Plunger Mute – The plunger mute is the simplest of all mutes.  It is simply the rubber end off of a toilet plunger.  This mute will only be able to be used by trumpets, cornets, Flügelhorns, and trombones.  No plunger is made to cover the bell of a Euphonium or tuba.  The plunger mute is manipulated by the left hand, and the player is directed to open and close the mute via markings (+ means closed, and o means open).

Muting effects without mutes – With any bell-front instrument, the player may be directed to “play into the stand.”  The means, the bell of the instrument is placed very close to the music stand to block some of the sound that will reach the audience.  Players may also be asked to turn around and face the back wall to change the amount of sound that reached the audience.  Typically, these effects are not asked for in the score, but are performance practices made by the player and conductor.

 

Doubling – Unlike woodwinds where a player will double on other members of their instrument’s family (like a saxophone player playing Soprano, Alto, and Baritone), brass players do not double within their family.  Instead, brass players double across pitch classes.  This means that a player will specialize in a particular range.

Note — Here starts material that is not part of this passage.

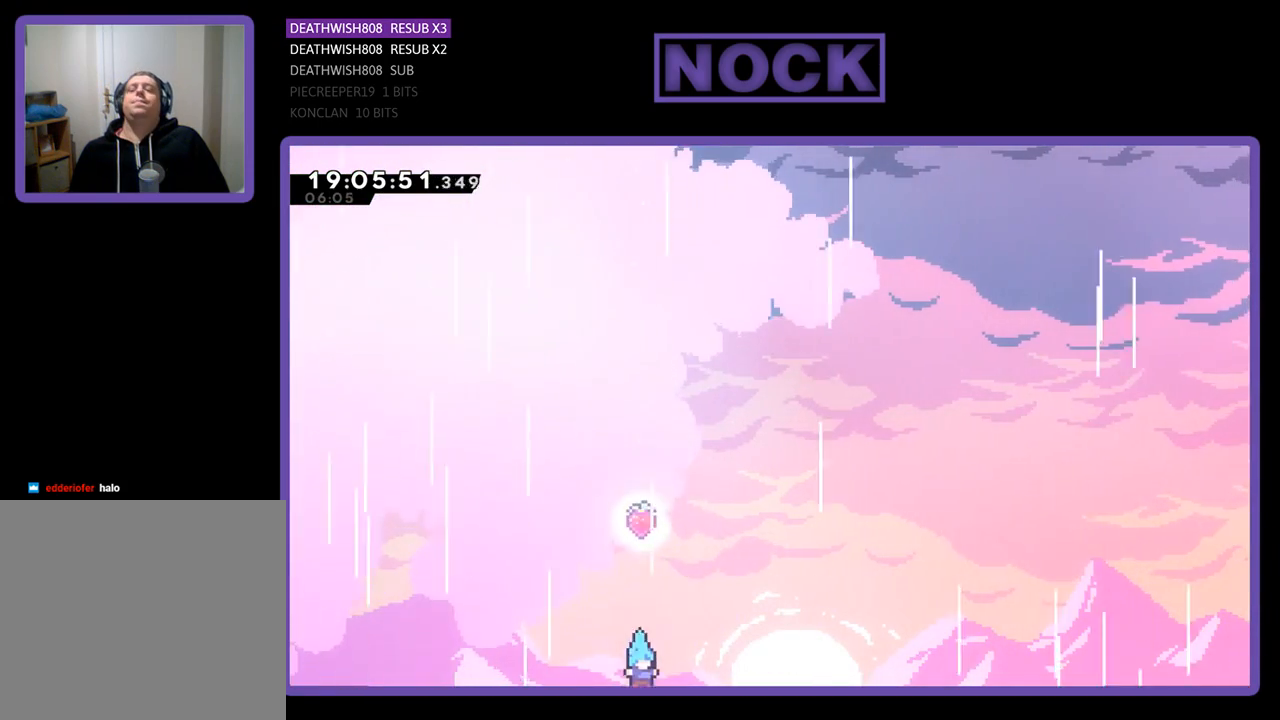
Gameplay with a controller (PlayStation layout); each line is a JSON object with the inputs held at the frame after it. "events" lists button and stick changes between this image and that frame as [ms after this image, input, new state], when the widget could be followed in between.
{"buttons": [], "left_stick": "center", "right_stick": "center", "events": []}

Soprano Player – A soprano brass player will play the following instruments: E-flat and B-flat Cornets, all trumpets except Bass, Soprano Trombone, and Flügelhorn

Tenor Player – A tenor brass player will play the following instruments: Baritone Horn, Bass Trumpet, Alto, Tenor, and Bass Trombone, and Euphonium.

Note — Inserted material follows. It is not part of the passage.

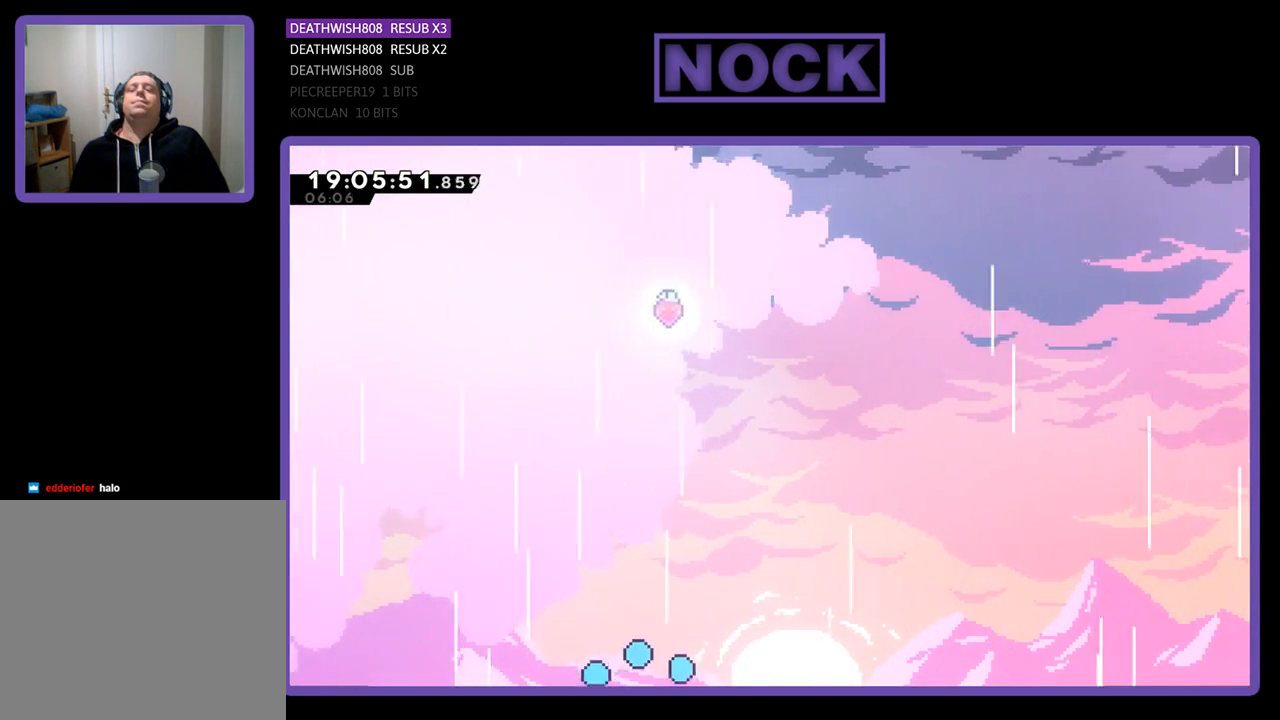
{"buttons": [], "left_stick": "center", "right_stick": "center", "events": []}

Bass Player – A bass brass player will play the following instruments: Bass and Contrabass Tubas.

I have left off a few instruments from this list such as Alto Horn and Contrabass Trombone.  Alto Horn seems to fit neither the role of Soprano or Tenor, so finding a player to double on this instrument may present a challenge.  The Contrabass Trombone can be played by either a tenor or a bass player, but is more of a specialty instrument.

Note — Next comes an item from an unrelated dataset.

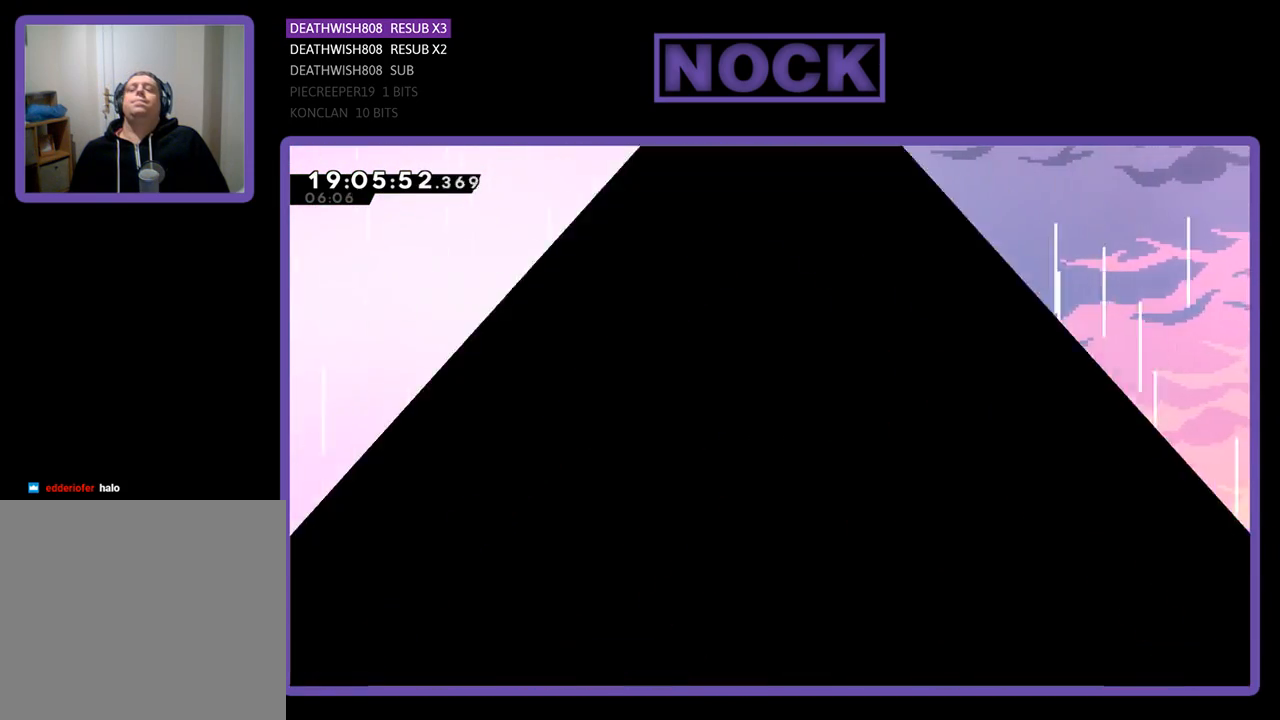
{"buttons": [], "left_stick": "center", "right_stick": "center", "events": []}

With these lists, we can see that a competent soprano player may be called on to play instruments in all four families of heavy brass.

Marching Brass – All forms of marching brass instruments fall into the category of heavy brass.  These instruments include the Mellophonium (commonly, but mistakenly called a Mellophone); marching Horns, Baritone, Euphoniums, Tubas, Trombones; the Sousaphone; and the whole family of marching “Bugles.”

As I have never heard a single note of MUSIC or artistry come out of any of these instruments, I disregard their existence in this book aside from this brief mention.  As soon as someone takes up the mantel of presenting any of these instruments as viable options for a musical setting, then we may be able to open up to their use.

It is sad that an entire family of homogenous instruments, the so-called bugles, have never been used by a single musician.  Alas!  But we have a whole host of other brass instruments more than capable of carrying out their part.

I may revisit marching brass at a later date.  I may not.